ISDN’s Hidden Costs

(This column originated as a Letter to the Editor of the Derry News in Derry, NH circa October, 1996)

Note: This topic in this letter to the editor is somewhat regional, and may not apply if you happen to be fortunate enough to live in an area where your local phone company charges you a flat rate for local ISDN service. Here in New Hampshire, things are a little backward when it comes to our phone company…

In reading the October 18th issue of the Derry News, I was bemused by how positive a spin you put on Nynex’s $6 million dollar renovation. Nynex has certainly done a good job with their public relations.

While there’s no question that the new phone switch Nynex is installing will provide new benefits, such as caller ID and better quality, there is a question as to how useful the digital communcations features of the new system will be.

What I’m referring here to is ISDN (Integrated Service Digital Network) – a new service to significantly improve data communications. In the article, our own Earl Rinker touted ISDN as a key benefit of the new system. What Nynex has neglected to tell the people tooting Nynex’s horn for them (including, apparently, the Derry News) is how expensive and limited ISDN service really is.

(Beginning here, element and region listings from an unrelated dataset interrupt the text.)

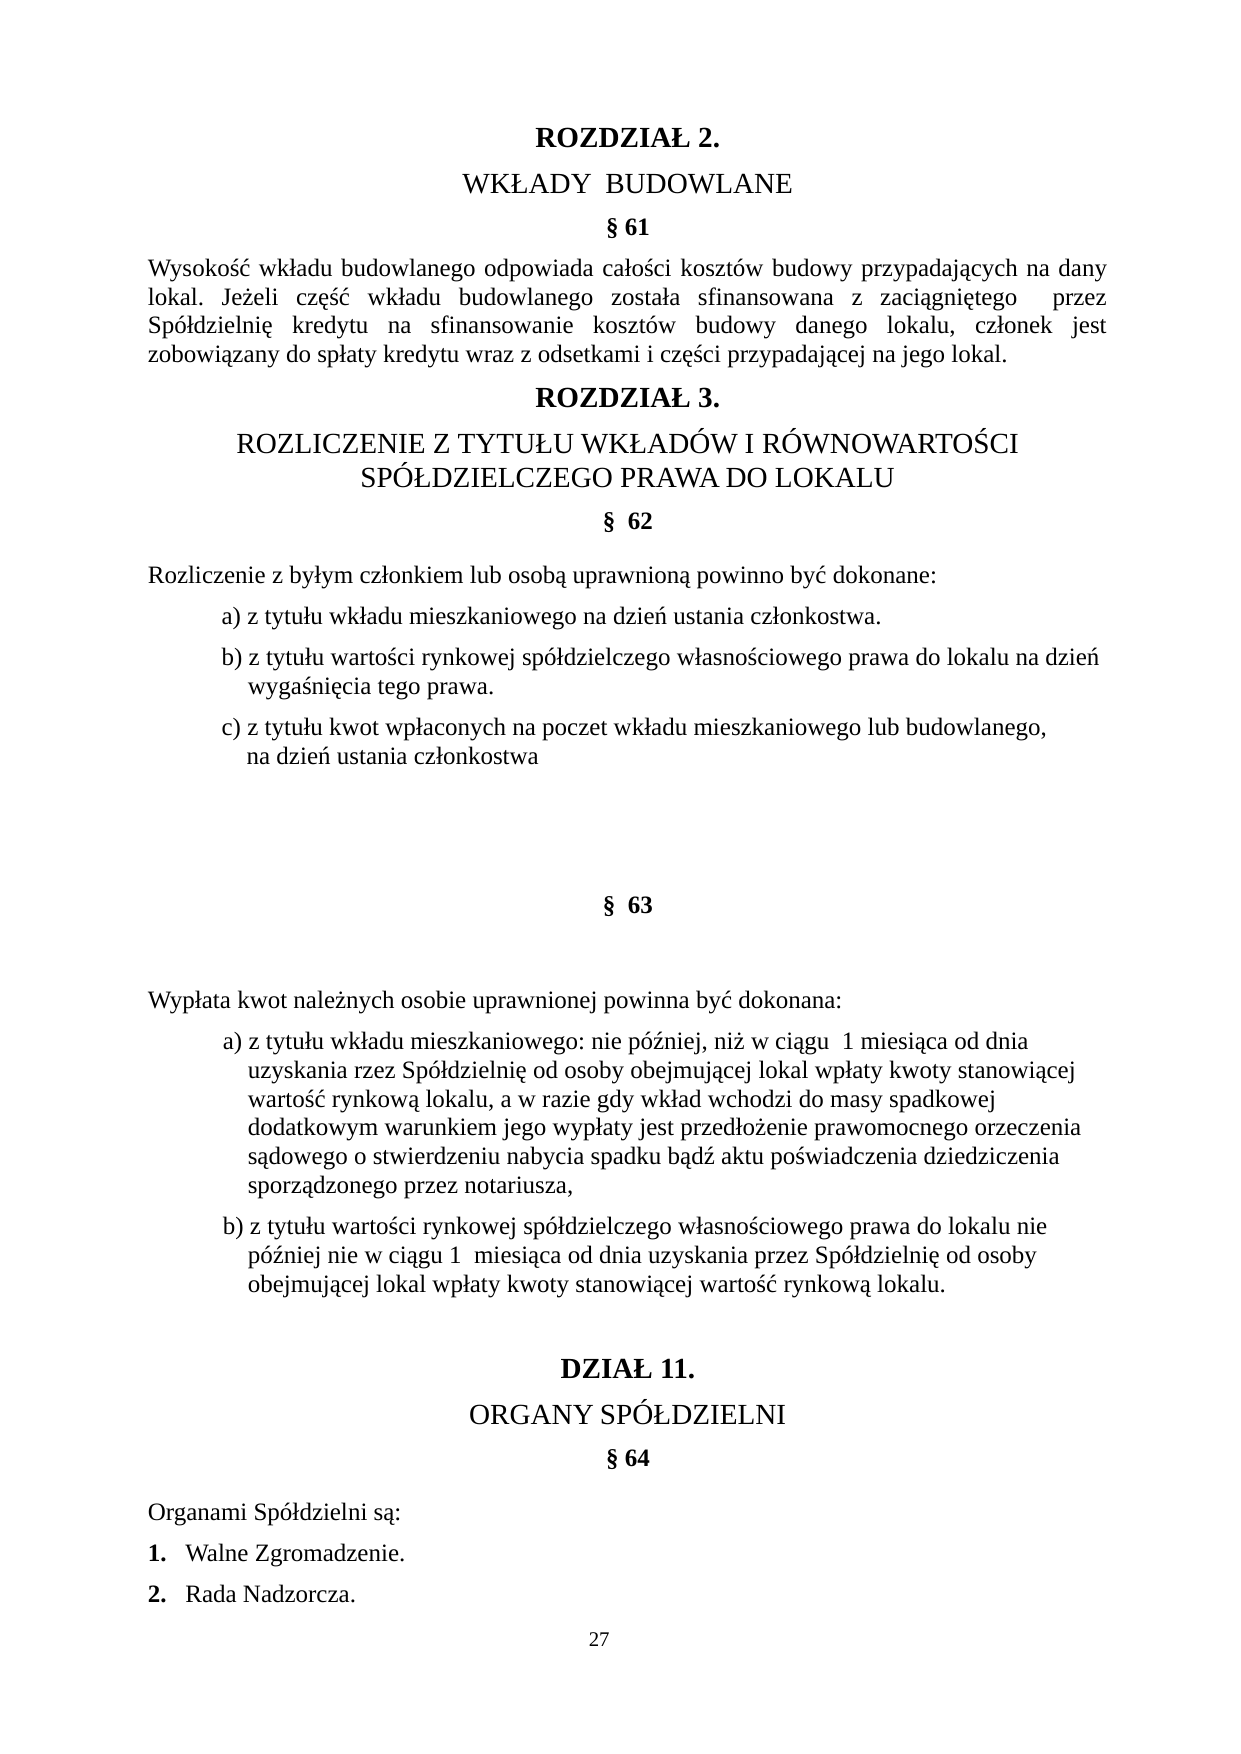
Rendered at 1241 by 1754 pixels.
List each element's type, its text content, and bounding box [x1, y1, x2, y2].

text § 62 [148, 506, 1107, 535]
text wartość rynkową lokalu, a w razie gdy wkład wchodzi do masy spadkowej [148, 1084, 1107, 1112]
subtitle ROZDZIAŁ 3. [148, 381, 1107, 414]
subtitle ORGANY SPÓŁDZIELNI [148, 1397, 1107, 1431]
text § 64 [148, 1443, 1107, 1472]
text Wypłata kwot należnych osobie uprawnionej powinna być dokonana: [148, 985, 1107, 1014]
subtitle ROZLICZENIE Z TYTUŁU WKŁADÓW I RÓWNOWARTOŚCI SPÓŁDZIELCZEGO PRAWA DO LOKALU [148, 427, 1107, 494]
text a) z tytułu wkładu mieszkaniowego: nie później, niż w ciągu 1 miesiąca od dnia [191, 1026, 1107, 1055]
text obejmującej lokal wpłaty kwoty stanowiącej wartość rynkową lokalu. [148, 1269, 1107, 1297]
text Wysokość wkładu budowlanego odpowiada całości kosztów budowy przypadających na dany lokal. Jeżeli część wkładu budowlanego została sfinansowana z zaciągniętego przez Spółdzielnię kredytu na sfinansowanie kosztów budowy danego lokalu, członek jest zobowiązany do spłaty kredytu wraz z odsetkami i części przypadającej na jego lokal. [148, 253, 1107, 368]
text na dzień ustania członkostwa [221, 741, 1107, 770]
text później nie w ciągu 1 miesiąca od dnia uzyskania przez Spółdzielnię od osoby [148, 1240, 1107, 1269]
text uzyskania rzez Spółdzielnię od osoby obejmującej lokal wpłaty kwoty stanowiącej [148, 1055, 1107, 1084]
text Rozliczenie z byłym członkiem lub osobą uprawnioną powinno być dokonane: [148, 560, 1107, 589]
list Walne Zgromadzenie. [148, 1538, 1107, 1567]
text dodatkowym warunkiem jego wypłaty jest przedłożenie prawomocnego orzeczenia [148, 1112, 1107, 1141]
subtitle ROZDZIAŁ 2. [148, 120, 1107, 153]
text § 61 [148, 212, 1107, 241]
text a) z tytułu wkładu mieszkaniowego na dzień ustania członkostwa. [221, 601, 1107, 630]
subtitle WKŁADY BUDOWLANE [148, 166, 1107, 199]
text sporządzonego przez notariusza, [148, 1170, 1107, 1199]
text wygaśnięcia tego prawa. [148, 671, 1107, 700]
subtitle DZIAŁ 11. [148, 1351, 1107, 1385]
text Organami Spółdzielni są: [148, 1497, 1107, 1526]
text sądowego o stwierdzeniu nabycia spadku bądź aktu poświadczenia dziedziczenia [148, 1141, 1107, 1170]
list Rada Nadzorcza. [148, 1579, 1107, 1608]
text b) z tytułu wartości rynkowej spółdzielczego własnościowego prawa do lokalu na dzień [221, 642, 1107, 671]
text b) z tytułu wartości rynkowej spółdzielczego własnościowego prawa do lokalu nie [191, 1211, 1107, 1240]
text c) z tytułu kwot wpłaconych na poczet wkładu mieszkaniowego lub budowlanego, [221, 712, 1107, 741]
text § 63 [148, 890, 1107, 919]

For example, let’s say I went through the initial start-up expense of getting ISDN installed, which can be, on the low end, between $300-500 including the necessary ISDN hardware, or over a $1000 if certain conditions aren’t met. Once installed, the monthly fee for residential ISDN access ranges from $28 to $57. That’s not too bad if you need faster data access to another computer system.

Where the hidden costs lie are in the metering that Nynex performs. Every ISDN call costs extra money, above and beyond the monthly base fee! In addition to the 2 to 5 cents you pay every time you make a call on an ISDN line, you’ll also pay a per minute surcharge of anywhere from 3 to 24 cents a minute! Double that if you want to operate in high-speed data mode.

If you are like most families that spend an hour or two on the Internet every night, your ISDN surcharges will add up quickly – probably an additional $80 or so per month, on top of the monthly access fee! And businesses pay even more. Of course, compounding the whole situation is the fact that in order to make an ISDN data call, the number you’re calling also has to have ISDN, and currently no Internet Service Provider or on-line service offers ISDN in New Hampshire.

Nynex’s new phone system, arriving November 9th, may provide a number of benefits, but don’t count ISDN as one of them. If you still want fast data rates for your on-line use, wait until early next year when the new $200 56K bit modems hit the streets – pretty much the same throughput as regular ISDN, but without the steep price and limited access.

A Footnote

There are actually a couple of ways to sneak around the whole metered cost of ISDN, but these don’t tend to be readily available to consumers (the root of my gripe above). The first way, which requires effort primarily on the part of your data partner, involves making a data call via the voice side of ISDN, and once the connection is made, switching the call into data mode. This limits you to only a 56Kbps-64Kbps connection, and not the full 128Kbps that ISDN is capable of, but at least it doesn’t get metered like a pure data call would.

The other method requires more upfront money, and is only useful if your ISDN communcations are primarily with one other site. This involves having your ISDN number and the ISDN number of your ISP (assuming that’s your main use of ISDN) connected via a Centrex system (ask your phone company for details), which allows you to make full 128Kbps calls at no extra charge.